Sports Medicine

, Volume 41, Issue 1, pp 39–57 | Cite as

β2-Agonists and Physical Performance

A Systematic Review and Meta-Analysis of Randomized Controlled Trials
  • Babette M. Pluim
  • Olivier de Hon
  • J. Bart Staal
  • Jacqueline Limpens
  • Harm Kuipers
  • Shelley E. Overbeek
  • Aeilko H. Zwinderman
  • Rob J. P. M. Scholten
Review Article


Inhaled β2-agonists are commonly used as bronchodilators in the treatment of asthma. Their use in athletes, however, is restricted by anti-doping regulations. Controversies remain as to whether healthy elite athletes who use bronchodilators may gain a competitive advantage.

The aim of this systematic review and meta-analysis is to assess the effects of inhaled and systemic β2-agonists on physical performance in healthy, nonasthmatic subjects. To this end, MEDLINE, EMBASE, and the Cochrane Central Register of Controlled Trials (CENTRAL) were searched up to August 2009. Reference lists were searched for additional relevant studies. The search criteria were for randomized controlled trials examining the effect of inhaled or systemic β2-agonists on physical performance in healthy, nonasthmatic subjects. Two authors independently performed the selection of studies, data extraction and risk of bias assessment. Parallel-group and crossover trials were analysed separately. Mean difference (MD) and 95% confidence intervals were calculated for continuous data and, where possible, data were pooled using a fixed effects model.

**EXERCISE A:** According to the β2-agonist review, up to what month and year were the databases searched?
**EXERCISE B:** Retype the stretch of the β2-agonist review from "A Systematic Review" through "a competitive advantage.".

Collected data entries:
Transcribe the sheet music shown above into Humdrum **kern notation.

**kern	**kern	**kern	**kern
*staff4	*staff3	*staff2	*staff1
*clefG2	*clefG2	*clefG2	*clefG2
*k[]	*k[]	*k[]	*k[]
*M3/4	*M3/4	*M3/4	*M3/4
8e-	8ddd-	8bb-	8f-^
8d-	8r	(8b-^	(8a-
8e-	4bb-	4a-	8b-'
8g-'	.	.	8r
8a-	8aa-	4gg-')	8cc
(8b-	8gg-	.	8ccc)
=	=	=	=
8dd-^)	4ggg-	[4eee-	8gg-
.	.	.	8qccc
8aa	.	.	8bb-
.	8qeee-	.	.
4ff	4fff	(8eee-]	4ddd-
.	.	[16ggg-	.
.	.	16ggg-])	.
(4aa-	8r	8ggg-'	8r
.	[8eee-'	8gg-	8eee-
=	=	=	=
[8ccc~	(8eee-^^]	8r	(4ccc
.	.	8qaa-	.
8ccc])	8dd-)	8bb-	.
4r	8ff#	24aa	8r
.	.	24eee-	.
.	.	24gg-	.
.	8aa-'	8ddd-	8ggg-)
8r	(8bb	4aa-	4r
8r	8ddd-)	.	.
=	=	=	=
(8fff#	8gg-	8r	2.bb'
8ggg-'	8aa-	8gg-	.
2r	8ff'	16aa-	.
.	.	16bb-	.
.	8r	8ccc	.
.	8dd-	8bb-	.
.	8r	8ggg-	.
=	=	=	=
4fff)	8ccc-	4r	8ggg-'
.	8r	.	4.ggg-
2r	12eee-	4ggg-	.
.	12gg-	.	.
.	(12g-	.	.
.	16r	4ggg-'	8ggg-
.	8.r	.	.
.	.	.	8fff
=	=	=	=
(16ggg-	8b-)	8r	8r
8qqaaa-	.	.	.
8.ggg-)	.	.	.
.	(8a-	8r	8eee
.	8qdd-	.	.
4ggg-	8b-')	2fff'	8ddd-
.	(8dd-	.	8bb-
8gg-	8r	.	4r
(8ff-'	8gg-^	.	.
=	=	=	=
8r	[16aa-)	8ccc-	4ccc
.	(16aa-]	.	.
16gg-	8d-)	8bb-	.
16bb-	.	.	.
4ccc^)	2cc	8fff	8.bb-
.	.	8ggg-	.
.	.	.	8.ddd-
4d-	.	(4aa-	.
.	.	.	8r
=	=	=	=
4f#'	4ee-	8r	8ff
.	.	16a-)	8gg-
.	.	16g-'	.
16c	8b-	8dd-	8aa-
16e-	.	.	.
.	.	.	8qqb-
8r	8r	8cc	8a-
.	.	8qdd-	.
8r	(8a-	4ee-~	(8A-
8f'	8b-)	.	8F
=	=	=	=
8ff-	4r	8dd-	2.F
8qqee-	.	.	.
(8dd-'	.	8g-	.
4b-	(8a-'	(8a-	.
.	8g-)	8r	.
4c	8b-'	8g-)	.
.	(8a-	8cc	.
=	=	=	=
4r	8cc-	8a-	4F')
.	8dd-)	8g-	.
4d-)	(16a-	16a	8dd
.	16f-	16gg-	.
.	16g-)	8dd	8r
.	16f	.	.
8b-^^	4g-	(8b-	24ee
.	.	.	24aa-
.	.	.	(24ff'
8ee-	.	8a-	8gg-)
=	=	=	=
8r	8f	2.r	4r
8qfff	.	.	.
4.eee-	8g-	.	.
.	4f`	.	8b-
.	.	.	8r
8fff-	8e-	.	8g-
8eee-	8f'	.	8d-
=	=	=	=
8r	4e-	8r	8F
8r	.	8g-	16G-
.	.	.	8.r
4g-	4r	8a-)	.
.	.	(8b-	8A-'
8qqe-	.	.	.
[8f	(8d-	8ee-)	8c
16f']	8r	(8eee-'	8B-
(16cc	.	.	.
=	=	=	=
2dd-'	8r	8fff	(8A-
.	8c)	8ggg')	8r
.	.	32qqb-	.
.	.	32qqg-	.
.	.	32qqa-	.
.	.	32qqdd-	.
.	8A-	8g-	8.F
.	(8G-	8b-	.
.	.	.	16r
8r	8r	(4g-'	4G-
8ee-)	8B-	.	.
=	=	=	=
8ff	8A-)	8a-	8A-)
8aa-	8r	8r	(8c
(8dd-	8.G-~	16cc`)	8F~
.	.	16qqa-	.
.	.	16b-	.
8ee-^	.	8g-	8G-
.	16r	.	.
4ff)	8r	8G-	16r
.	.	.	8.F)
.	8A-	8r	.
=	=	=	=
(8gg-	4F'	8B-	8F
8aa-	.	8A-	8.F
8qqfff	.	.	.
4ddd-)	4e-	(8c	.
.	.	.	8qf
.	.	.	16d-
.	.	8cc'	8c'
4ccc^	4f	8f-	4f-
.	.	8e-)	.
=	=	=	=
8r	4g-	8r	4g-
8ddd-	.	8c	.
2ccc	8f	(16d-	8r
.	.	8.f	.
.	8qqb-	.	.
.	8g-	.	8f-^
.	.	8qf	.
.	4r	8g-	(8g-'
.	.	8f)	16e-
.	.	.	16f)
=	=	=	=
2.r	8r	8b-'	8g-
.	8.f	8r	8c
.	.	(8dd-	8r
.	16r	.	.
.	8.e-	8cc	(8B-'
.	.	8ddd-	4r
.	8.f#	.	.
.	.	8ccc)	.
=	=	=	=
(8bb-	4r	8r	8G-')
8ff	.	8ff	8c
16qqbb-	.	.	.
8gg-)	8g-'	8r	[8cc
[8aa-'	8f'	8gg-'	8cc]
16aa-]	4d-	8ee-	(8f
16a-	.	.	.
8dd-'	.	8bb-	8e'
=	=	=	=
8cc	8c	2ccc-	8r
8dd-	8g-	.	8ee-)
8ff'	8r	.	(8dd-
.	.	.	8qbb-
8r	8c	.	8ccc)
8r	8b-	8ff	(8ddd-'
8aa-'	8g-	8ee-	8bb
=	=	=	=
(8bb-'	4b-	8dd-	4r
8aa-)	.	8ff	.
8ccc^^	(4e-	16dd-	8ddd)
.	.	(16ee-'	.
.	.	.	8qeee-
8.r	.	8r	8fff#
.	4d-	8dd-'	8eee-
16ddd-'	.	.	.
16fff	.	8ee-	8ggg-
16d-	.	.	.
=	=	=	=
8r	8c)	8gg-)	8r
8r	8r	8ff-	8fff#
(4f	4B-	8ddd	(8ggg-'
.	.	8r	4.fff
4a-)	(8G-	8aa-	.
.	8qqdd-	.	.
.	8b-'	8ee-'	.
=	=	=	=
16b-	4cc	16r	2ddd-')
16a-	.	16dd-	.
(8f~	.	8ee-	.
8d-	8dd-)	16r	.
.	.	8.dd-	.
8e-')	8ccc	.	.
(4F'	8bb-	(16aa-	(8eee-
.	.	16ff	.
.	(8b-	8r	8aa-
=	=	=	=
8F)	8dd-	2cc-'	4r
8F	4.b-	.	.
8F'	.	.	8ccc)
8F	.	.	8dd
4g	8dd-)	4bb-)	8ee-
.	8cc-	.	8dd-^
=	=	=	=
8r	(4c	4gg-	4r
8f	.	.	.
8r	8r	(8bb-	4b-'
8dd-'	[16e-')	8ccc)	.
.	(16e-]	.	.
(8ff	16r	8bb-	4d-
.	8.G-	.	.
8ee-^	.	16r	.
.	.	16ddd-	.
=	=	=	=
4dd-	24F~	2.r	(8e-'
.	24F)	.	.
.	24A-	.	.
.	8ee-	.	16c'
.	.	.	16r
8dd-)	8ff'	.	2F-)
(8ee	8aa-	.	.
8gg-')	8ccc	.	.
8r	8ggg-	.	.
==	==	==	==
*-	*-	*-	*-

**TASK SOLUTION A:** August 2009

**TASK SOLUTION B:**
A Systematic Review and Meta-Analysis of Randomized Controlled Trials
  • Babette M. Pluim
  • Olivier de Hon
  • J. Bart Staal
  • Jacqueline Limpens
  • Harm Kuipers
  • Shelley E. Overbeek
  • Aeilko H. Zwinderman
  • Rob J. P. M. Scholten
Review Article


Inhaled β2-agonists are commonly used as bronchodilators in the treatment of asthma. Their use in athletes, however, is restricted by anti-doping regulations. Controversies remain as to whether healthy elite athletes who use bronchodilators may gain a competitive advantage.